(Entries from a dataset)

---

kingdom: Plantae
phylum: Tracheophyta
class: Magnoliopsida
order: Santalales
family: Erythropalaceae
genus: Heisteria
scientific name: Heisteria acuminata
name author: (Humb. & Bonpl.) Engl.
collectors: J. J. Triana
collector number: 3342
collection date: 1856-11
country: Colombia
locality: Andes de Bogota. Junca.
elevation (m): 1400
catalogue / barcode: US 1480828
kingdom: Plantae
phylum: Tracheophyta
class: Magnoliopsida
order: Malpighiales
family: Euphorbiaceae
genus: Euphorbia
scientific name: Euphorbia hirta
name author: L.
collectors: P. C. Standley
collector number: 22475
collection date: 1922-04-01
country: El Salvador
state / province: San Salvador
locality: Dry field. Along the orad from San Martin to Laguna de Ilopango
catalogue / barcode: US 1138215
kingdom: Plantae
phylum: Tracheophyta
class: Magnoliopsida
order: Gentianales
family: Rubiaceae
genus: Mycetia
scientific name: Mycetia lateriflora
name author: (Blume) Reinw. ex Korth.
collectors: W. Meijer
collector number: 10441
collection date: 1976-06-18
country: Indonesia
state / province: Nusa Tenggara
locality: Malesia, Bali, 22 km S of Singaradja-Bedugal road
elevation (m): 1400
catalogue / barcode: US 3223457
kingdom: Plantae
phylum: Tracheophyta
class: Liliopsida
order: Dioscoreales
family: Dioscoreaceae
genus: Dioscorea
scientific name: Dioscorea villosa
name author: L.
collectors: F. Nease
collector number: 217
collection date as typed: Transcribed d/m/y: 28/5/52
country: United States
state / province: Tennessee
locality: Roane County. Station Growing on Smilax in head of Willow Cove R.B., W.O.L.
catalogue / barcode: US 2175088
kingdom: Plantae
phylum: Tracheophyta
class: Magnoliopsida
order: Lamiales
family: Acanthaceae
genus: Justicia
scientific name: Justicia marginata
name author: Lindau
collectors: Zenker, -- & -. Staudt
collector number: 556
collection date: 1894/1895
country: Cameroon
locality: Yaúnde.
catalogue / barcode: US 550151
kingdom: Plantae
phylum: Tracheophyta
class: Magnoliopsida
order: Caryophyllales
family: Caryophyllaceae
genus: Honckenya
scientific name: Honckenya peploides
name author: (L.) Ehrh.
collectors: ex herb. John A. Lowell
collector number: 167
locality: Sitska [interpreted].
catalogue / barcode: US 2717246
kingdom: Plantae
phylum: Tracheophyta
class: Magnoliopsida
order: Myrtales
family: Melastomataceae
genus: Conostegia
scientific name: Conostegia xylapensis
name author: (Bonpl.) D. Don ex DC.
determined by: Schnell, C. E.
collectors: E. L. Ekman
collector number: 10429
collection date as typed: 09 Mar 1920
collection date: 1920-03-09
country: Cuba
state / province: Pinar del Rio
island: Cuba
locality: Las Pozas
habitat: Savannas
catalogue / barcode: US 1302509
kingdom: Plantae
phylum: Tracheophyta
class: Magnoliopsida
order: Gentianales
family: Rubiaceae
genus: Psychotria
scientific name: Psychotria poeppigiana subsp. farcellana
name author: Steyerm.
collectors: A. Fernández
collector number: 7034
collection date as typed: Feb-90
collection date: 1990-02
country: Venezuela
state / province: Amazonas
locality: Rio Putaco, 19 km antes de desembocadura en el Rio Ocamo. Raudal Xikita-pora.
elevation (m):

---

Please copy out every line of the items above, word for word and in the same order.

Answer for this exercise>
kingdom: Plantae
phylum: Tracheophyta
class: Magnoliopsida
order: Santalales
family: Erythropalaceae
genus: Heisteria
scientific name: Heisteria acuminata
name author: (Humb. & Bonpl.) Engl.
collectors: J. J. Triana
collector number: 3342
collection date: 1856-11
country: Colombia
locality: Andes de Bogota. Junca.
elevation (m): 1400
catalogue / barcode: US 1480828
kingdom: Plantae
phylum: Tracheophyta
class: Magnoliopsida
order: Malpighiales
family: Euphorbiaceae
genus: Euphorbia
scientific name: Euphorbia hirta
name author: L.
collectors: P. C. Standley
collector number: 22475
collection date: 1922-04-01
country: El Salvador
state / province: San Salvador
locality: Dry field. Along the orad from San Martin to Laguna de Ilopango
catalogue / barcode: US 1138215
kingdom: Plantae
phylum: Tracheophyta
class: Magnoliopsida
order: Gentianales
family: Rubiaceae
genus: Mycetia
scientific name: Mycetia lateriflora
name author: (Blume) Reinw. ex Korth.
collectors: W. Meijer
collector number: 10441
collection date: 1976-06-18
country: Indonesia
state / province: Nusa Tenggara
locality: Malesia, Bali, 22 km S of Singaradja-Bedugal road
elevation (m): 1400
catalogue / barcode: US 3223457
kingdom: Plantae
phylum: Tracheophyta
class: Liliopsida
order: Dioscoreales
family: Dioscoreaceae
genus: Dioscorea
scientific name: Dioscorea villosa
name author: L.
collectors: F. Nease
collector number: 217
collection date as typed: Transcribed d/m/y: 28/5/52
country: United States
state / province: Tennessee
locality: Roane County. Station Growing on Smilax in head of Willow Cove R.B., W.O.L.
catalogue / barcode: US 2175088
kingdom: Plantae
phylum: Tracheophyta
class: Magnoliopsida
order: Lamiales
family: Acanthaceae
genus: Justicia
scientific name: Justicia marginata
name author: Lindau
collectors: Zenker, -- & -. Staudt
collector number: 556
collection date: 1894/1895
country: Cameroon
locality: Yaúnde.
catalogue / barcode: US 550151
kingdom: Plantae
phylum: Tracheophyta
class: Magnoliopsida
order: Caryophyllales
family: Caryophyllaceae
genus: Honckenya
scientific name: Honckenya peploides
name author: (L.) Ehrh.
collectors: ex herb. John A. Lowell
collector number: 167
locality: Sitska [interpreted].
catalogue / barcode: US 2717246
kingdom: Plantae
phylum: Tracheophyta
class: Magnoliopsida
order: Myrtales
family: Melastomataceae
genus: Conostegia
scientific name: Conostegia xylapensis
name author: (Bonpl.) D. Don ex DC.
determined by: Schnell, C. E.
collectors: E. L. Ekman
collector number: 10429
collection date as typed: 09 Mar 1920
collection date: 1920-03-09
country: Cuba
state / province: Pinar del Rio
island: Cuba
locality: Las Pozas
habitat: Savannas
catalogue / barcode: US 1302509
kingdom: Plantae
phylum: Tracheophyta
class: Magnoliopsida
order: Gentianales
family: Rubiaceae
genus: Psychotria
scientific name: Psychotria poeppigiana subsp. farcellana
name author: Steyerm.
collectors: A. Fernández
collector number: 7034
collection date as typed: Feb-90
collection date: 1990-02
country: Venezuela
state / province: Amazonas
locality: Rio Putaco, 19 km antes de desembocadura en el Rio Ocamo. Raudal Xikita-pora.
elevation (m):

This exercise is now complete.